Os possíveis entraves, além da questão jurídica, que pode ser contornada, são dois. O primeiro é que, como é sabido nos meios policiais, as polícias civis estaduais têm muito mais know-how para solucionar homicídios. Esse tipo de investigação faz parte do dia a dia delas, enquanto a Polícia Federal atua pouco nesses casos. Inclusive porque a PF mostrou sua expertise em outros tipos de investigação, quase nunca em homicídios. O segundo é que pegar um caso frio não é fácil. Ainda mais quando a única coisa que teriam para começar são os inquéritos. Os insights que os investigadores anteriores possam ter e que não foram postos no papel ficariam perdidos, sendo que um deles poderia levar à solução do enigma.
Por outro lado, as vantagens também são duas. Um grau de acesso maior, no Brasil todo, às possíveis informações. E como o alcance das organizações criminosas, incluindo as milícias cariocas, não se limita a um estado, pode ser que uma pista surja no Espirito Santo, por exemplo. A segunda vantagem é a regra mundial de que não existe organização criminosa que não tenha vínculos com o aparelho repressivo do estado. A Máfia, a Yakusa, a Bratva, etc, têm sempre informantes ou apoiadores nas polícias. Sem elas não subsistiriam por muito tempo. E como o dia a dia das milícias do Rio, (talvez até especificamente as do Rio das Pedras, grupo a que se suspeita pertencerem os acusados), precisa de proteção, é nas polícias estaduais que vão buscar informantes e protetores. O que ocorre no Brasil inteiro, com as mais diversas organizações criminosas. Já a PF, mais distante, pode estar menos contaminada pelos grupos locais, portanto mais livre para agir.
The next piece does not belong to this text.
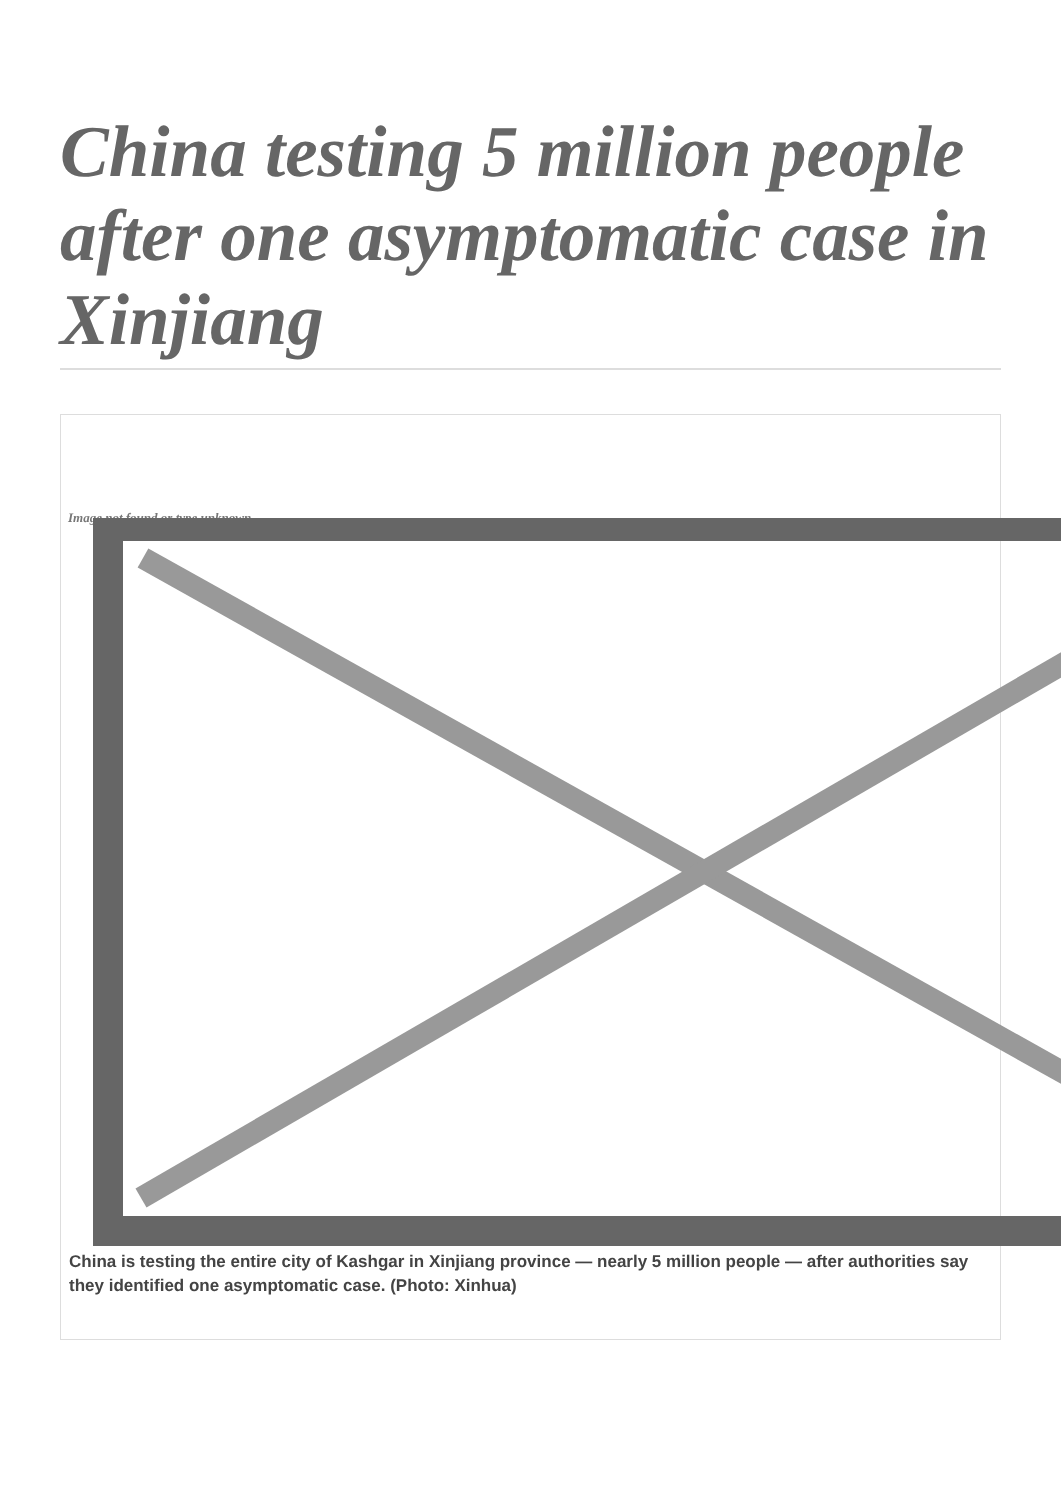China testing 5 million people after one asymptomatic case in Xinjiang
Image not found or type unknown
China is testing the entire city of Kashgar in Xinjiang province — nearly 5 million people — after authorities say they identified one asymptomatic case. (Photo: Xinhua)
Seja a Civil carioca ou a Federal, o país tem de dar uma resposta, nem que seja por meio de negociação premiada com um dos executores; que, através desse acordo, poderia cumprir pena menor, ou num presídio melhor, a troco de entregar, com provas, o cabeça do crime. Só uma denúncia, sem nada para confirmar, é a mesma coisa que nada. Ainda mais que o chefe, com toda certeza, teria assistência jurídica de primeira linha. A charada tem de ser resolvida logo, senão ficaremos com outra mancha na história. Como inúmeros crimes políticos, ou chacinas monstruosas, que provocam furor na imprensa, e, quando a agitação passa, acabam por cair no esquecimento.